Rewrite the lines from the one containing "kebersamaan dalam peringatan kemerdekaan." through the one containing "juga bentuk penghormatan", swapping "General Manager" for "Direktur Umum" and leaving everything else unchanged.

■ **DATASET EXCERPTS**
++++++++++

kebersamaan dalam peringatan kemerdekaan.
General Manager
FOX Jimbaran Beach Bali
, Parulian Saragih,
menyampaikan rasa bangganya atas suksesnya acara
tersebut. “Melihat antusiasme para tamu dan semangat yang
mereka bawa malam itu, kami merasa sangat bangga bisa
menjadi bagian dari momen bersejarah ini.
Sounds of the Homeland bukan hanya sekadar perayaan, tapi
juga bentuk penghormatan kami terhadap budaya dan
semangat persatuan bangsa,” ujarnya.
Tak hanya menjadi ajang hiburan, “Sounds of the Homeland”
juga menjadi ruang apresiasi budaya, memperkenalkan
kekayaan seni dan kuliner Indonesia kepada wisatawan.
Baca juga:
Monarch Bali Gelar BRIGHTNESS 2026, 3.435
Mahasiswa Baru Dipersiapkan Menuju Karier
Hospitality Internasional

++++++++++

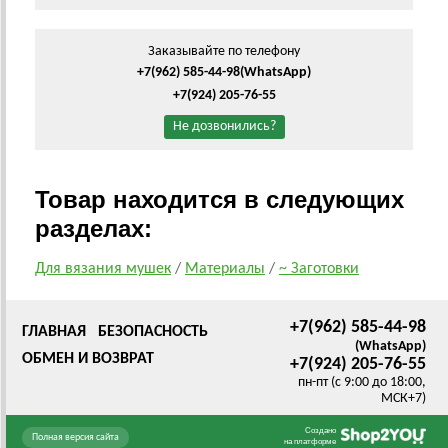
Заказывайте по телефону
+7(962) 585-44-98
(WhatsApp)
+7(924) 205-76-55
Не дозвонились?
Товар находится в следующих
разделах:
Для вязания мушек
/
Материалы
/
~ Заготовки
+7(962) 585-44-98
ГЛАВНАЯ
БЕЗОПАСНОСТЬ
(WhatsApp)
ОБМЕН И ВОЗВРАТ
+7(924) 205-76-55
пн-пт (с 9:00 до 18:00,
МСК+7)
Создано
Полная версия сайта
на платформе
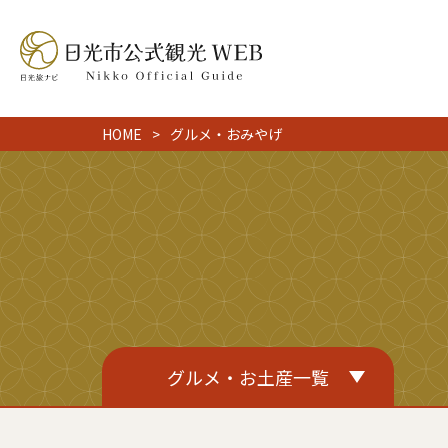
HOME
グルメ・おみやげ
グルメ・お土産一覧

++++++++++

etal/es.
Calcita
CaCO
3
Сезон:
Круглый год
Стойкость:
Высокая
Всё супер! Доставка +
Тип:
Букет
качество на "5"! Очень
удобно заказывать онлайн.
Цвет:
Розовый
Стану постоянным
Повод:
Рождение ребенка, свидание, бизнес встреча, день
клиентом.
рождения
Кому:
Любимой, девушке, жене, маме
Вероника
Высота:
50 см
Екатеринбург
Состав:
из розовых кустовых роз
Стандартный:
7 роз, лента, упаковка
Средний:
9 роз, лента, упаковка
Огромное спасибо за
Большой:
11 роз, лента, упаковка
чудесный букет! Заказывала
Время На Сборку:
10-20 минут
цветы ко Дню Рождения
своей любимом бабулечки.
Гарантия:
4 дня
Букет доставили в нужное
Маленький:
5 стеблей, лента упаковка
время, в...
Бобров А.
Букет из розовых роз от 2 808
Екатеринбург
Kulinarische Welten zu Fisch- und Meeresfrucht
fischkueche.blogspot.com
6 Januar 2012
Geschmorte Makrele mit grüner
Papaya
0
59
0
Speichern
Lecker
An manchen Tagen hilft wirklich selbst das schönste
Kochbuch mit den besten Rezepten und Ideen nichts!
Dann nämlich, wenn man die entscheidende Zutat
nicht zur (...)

++++++++++

■ **WRITTEN SOLUTION**
kebersamaan dalam peringatan kemerdekaan.
Direktur Umum
FOX Jimbaran Beach Bali
, Parulian Saragih,
menyampaikan rasa bangganya atas suksesnya acara
tersebut. “Melihat antusiasme para tamu dan semangat yang
mereka bawa malam itu, kami merasa sangat bangga bisa
menjadi bagian dari momen bersejarah ini.
Sounds of the Homeland bukan hanya sekadar perayaan, tapi
juga bentuk penghormatan kami terhadap budaya dan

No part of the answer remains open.